Aslında Obama’yı bu coğrafyada ‘eller üstünde’ tutmaya yeten ailevi bağı ve ten rengi dışında, dört yılı gibi kısa bir süre de olsa ilköğrenim sıralarında Endonezya değerlerine aşina olacak bir süreci tecrübe etmesiydi. Benzer bir algılamanın Doğu ve Güneydoğu Asya özelinde de gerçekleştiği ileri sürülebilir. Bunda, özellikle, Amerika’nın Asya açılımının onun dönemine rast gelmesi de yabana atılamayacak bir gerçek. Çin’le kurulmaya çalışılan yakınlaşmalar kadar Güney Çin Denizi üzerinden  bölge ülkelerinin ABD’yi yardıma çağırışları, Myanmar’a yaptırımların kaldırılması, ASEAN’la ilişkilerin ekonomik ve siyasi alanda giderek daha cazibe haline gelmesi sayılabilir. Fazla değil, seçimlerden birkaç hafta sonra Vietnam’ın başkenti Kamboçya’nın başkenti Phnom Penth’de yapılacak Doğu Asya Zirvesi vesilesiyle uğrayacağı bu topraklarda Tayland ve Myanmar’a da resmi ziyaretleri yapacak olması, bölge üzerindeki çalışmaların hız kesmeden devam edeceğini ortaya koyuyor. Bu ve benzeri ziyaretler aslında ABD’nin bölge ülkeleri ile ittifak girişimlerininin güçlü ayak izleri anlamına geliyor.

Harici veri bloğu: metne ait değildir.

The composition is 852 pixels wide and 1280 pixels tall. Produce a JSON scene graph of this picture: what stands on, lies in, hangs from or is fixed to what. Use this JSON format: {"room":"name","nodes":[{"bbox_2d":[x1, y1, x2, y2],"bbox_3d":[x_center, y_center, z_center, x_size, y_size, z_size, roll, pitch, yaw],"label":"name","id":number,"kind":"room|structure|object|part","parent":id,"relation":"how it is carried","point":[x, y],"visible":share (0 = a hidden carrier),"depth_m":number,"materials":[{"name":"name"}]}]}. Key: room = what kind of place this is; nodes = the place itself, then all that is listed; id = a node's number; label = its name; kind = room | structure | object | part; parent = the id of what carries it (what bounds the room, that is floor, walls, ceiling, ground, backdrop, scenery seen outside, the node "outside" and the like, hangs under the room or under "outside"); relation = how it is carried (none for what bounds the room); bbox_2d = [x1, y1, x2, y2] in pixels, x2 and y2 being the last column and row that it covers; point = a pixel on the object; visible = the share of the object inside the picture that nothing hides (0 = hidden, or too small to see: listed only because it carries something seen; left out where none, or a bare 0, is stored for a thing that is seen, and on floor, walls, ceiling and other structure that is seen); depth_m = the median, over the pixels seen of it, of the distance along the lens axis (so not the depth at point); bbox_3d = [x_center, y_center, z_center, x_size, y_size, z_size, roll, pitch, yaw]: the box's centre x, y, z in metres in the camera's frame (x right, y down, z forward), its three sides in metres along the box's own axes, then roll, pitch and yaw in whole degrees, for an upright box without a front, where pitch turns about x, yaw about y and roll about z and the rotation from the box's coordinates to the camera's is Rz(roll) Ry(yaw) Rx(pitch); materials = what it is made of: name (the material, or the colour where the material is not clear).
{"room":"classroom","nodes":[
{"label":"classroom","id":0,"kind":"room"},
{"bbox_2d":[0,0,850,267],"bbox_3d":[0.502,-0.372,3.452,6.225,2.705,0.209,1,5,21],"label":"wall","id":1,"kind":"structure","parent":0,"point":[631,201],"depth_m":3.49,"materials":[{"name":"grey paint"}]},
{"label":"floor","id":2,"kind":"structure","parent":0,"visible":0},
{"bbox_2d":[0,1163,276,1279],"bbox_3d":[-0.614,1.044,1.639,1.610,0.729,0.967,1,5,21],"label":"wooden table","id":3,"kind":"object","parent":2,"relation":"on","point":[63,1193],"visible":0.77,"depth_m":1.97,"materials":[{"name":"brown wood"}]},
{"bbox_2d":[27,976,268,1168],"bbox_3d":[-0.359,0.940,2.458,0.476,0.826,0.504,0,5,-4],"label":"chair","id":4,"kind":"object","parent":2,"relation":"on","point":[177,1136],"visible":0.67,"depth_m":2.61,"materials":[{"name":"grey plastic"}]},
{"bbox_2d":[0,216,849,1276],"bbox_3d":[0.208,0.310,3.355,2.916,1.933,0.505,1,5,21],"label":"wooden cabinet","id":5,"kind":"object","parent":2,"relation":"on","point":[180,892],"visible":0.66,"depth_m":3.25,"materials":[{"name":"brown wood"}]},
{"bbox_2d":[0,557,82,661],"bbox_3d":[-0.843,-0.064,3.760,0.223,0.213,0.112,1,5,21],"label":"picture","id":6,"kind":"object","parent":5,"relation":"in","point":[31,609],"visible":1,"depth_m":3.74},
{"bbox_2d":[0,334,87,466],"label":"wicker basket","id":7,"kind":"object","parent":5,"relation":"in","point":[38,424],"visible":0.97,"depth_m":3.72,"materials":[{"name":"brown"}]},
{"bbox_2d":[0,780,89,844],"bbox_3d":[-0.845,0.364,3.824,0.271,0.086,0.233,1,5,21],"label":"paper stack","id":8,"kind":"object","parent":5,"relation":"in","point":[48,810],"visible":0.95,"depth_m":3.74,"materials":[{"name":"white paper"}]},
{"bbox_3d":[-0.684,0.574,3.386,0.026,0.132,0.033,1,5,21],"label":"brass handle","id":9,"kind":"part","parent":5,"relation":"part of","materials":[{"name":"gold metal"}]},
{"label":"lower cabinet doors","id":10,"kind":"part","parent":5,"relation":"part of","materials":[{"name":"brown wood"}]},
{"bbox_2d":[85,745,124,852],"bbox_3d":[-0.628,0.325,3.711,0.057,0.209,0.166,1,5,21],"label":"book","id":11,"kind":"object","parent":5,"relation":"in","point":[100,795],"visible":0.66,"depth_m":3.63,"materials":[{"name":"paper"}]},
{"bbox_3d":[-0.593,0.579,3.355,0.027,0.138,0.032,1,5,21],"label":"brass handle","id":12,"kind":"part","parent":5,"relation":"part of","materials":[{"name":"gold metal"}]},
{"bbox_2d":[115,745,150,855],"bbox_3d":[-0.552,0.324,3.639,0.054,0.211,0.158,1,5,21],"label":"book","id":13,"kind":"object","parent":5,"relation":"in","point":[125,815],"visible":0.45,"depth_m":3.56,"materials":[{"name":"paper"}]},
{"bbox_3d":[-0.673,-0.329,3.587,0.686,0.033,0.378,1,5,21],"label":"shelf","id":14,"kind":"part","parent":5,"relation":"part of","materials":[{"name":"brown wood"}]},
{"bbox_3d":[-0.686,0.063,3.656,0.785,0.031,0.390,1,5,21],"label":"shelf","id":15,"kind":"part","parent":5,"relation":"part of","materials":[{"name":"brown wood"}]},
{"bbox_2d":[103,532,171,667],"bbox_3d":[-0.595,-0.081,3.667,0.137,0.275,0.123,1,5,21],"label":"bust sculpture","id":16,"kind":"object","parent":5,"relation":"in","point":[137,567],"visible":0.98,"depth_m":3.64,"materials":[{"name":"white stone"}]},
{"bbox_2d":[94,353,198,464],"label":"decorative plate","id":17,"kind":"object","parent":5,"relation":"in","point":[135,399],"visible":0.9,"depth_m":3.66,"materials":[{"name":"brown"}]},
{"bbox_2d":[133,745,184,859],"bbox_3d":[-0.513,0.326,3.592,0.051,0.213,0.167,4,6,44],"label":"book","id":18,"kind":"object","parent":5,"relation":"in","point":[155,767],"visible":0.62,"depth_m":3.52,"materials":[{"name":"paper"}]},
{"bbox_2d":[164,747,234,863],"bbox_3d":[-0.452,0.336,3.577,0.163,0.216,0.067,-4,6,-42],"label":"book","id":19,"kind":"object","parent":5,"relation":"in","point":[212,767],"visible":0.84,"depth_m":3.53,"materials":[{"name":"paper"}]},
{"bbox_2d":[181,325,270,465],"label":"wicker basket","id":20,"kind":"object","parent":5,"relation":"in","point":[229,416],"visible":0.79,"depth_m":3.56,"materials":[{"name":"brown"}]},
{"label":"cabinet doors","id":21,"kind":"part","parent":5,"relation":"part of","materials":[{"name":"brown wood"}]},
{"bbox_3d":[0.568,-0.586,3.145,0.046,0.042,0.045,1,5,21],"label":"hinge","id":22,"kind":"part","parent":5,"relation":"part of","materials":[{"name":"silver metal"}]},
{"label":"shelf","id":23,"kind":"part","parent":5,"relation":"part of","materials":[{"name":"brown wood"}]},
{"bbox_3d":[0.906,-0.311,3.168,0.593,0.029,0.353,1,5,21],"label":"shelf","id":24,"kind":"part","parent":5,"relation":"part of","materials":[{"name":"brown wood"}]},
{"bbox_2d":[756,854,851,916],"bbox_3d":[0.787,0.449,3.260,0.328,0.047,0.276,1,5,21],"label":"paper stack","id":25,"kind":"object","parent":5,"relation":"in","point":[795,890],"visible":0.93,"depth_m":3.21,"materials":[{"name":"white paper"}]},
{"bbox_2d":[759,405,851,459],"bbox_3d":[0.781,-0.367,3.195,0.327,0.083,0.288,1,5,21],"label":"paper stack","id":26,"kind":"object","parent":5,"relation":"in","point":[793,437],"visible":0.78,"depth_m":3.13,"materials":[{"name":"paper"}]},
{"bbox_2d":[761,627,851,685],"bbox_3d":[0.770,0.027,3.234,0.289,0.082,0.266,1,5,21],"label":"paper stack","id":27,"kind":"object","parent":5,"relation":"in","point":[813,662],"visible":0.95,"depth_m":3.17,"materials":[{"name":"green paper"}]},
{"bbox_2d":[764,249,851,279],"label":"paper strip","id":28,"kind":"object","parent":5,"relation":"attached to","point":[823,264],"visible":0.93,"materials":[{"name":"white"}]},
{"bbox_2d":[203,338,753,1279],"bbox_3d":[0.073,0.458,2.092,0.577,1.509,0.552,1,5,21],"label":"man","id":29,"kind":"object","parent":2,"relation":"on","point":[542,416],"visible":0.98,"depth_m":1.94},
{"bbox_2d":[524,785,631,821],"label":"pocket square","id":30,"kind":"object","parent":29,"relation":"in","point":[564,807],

Endonezya ve Malezya bağlamında Obama’nın öneminin ekonomi ve siyasi yönelimleri kadar dini içeriğinin de güçlü bir yer tuttuğu söylenebilir. Bu bağlamda, her iki ülke liderinin de dillendirmekten haz aldıkları ülkelerinin toplumsal yapılarına atfen ‘farklılıkta birlik’ söylemi, Amerika’dan gelecek olası bir siyasi tazyiki önleyici işlevi görmesi kadar, bir ‘çağrı’ niteliği de taşıyor. Sorunu kendi topraklarında hallettikleri argümanıyla hareket eden bu ülke siyasetçileri, ABD’nin gerek bölgede gerekse küresel plânda Müslümanları konu alan projelerde bir ortaklık arzusunu dillendiriyorlar. Örneğin, Malezya Başbakanı’nın 2010 yılında ABD ziyareti sırasında dillendirdiği ‘ılımlı İslam’ söylemi ABD tarafından ilgiyle karşılansa da, pratikte nasıl bir işbirliğine gidilebileceği konusunda zamana ihtiyaç var.